I run a pihole myself but there’s still a huge difference between browsing with pihole only and pihole+ublock. It’s certainly not the answer to the Manifest V3 shenanigans.
however its relatively rare that an ad company provides a bunch of services I want to use. The only exception i can think of is google.
obvs its hard to avoid gmaps because the alternatives are beyond godawful (no, openstreetmaps, i didn’t want to go to the coffee shop of the same name in connecticut, I wanted to go to the one 3 km away), but for youtube I use a python tool called youtube-local which is very very effective, strong rec. Im sure google will defeat them eventually, but so far all of the incremental “block a little of this, block a little of that” stuff the g-man has been doing has been bypassed within a few days.
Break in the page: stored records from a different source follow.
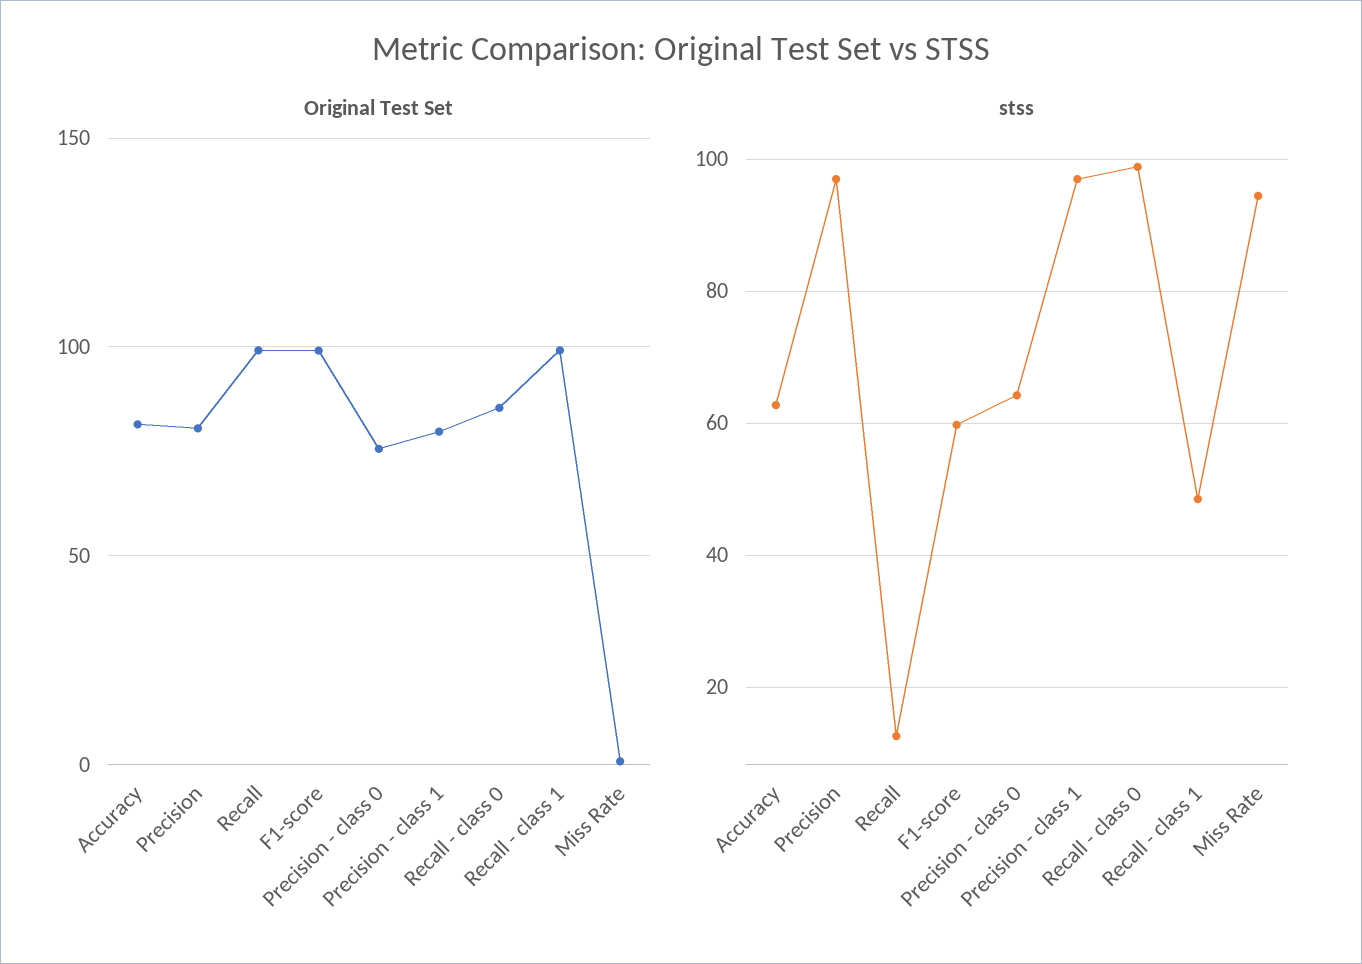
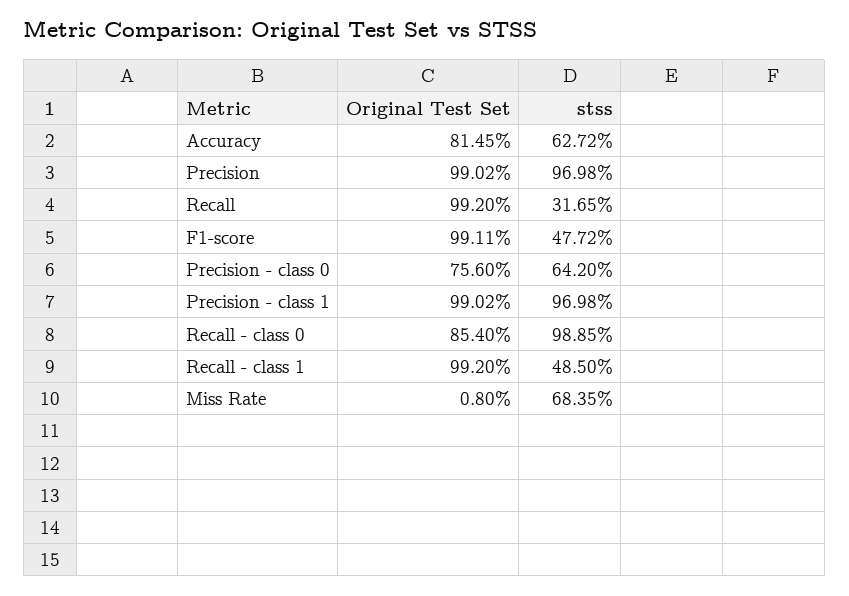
  {
    "Original Test Set": {
      "Accuracy": 81.45,
-     "Precision": 80,
+     "Precision": 99.02,
      "Recall": 99.2,
      "F1-score": 99.11,
      "Precision - class 0": 75.6,
-     "Precision - class 1": 80,
+     "Precision - class 1": 99.02,
      "Recall - class 0": 85.4,
      "Recall - class 1": 99.2,
      "Miss Rate": 0.8
    },
    "stss": {
      "Accuracy": 62.72,
      "Precision": 96.98,
-     "Recall": 12,
+     "Recall": 31.65,
-     "F1-score": 60,
+     "F1-score": 47.72,
      "Precision - class 0": 64.2,
      "Precision - class 1": 96.98,
      "Recall - class 0": 98.85,
      "Recall - class 1": 48.5,
-     "Miss Rate": 94
+     "Miss Rate": 68.35
    }
  }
Viewtube is also pretty easy to self-host, but they never quite figured out how to make the UI work.
Still not unheard of today if you’re using a VPN. For example, if you’re using Mozilla VPN (Mulvad), in the DNS settings it gives you choices between regular DNS, DNS + ad blocking, or DNS + ad blocking + tracker blocking.
I did not know about WebWasher, that’s very interesting.
Hey that’s awesome! Thanks for sharing
Firefox is looking to implement Manifest V3 to keep extension feature parity with Chromium, but their version will not ban the one API that adblockers use. So Firefox will eventually be V3 compliant
I switched to chrome because they were the first to have each tab be it’s own process so one bad site/connection did crash the whole program. Also the cloud based password saving across devices was super convenient.
Firefox does both now too, has better ad blocking, and is a little less invasive and bloaty. A lot less invasive if you know how to set it up, which I don’t.
But yeah, Firefox is my guy again
Same here. Made the switch back to Firefox a year ago when I saw the writing on the wall about where Google wanted to take Chrome with Manifest V3.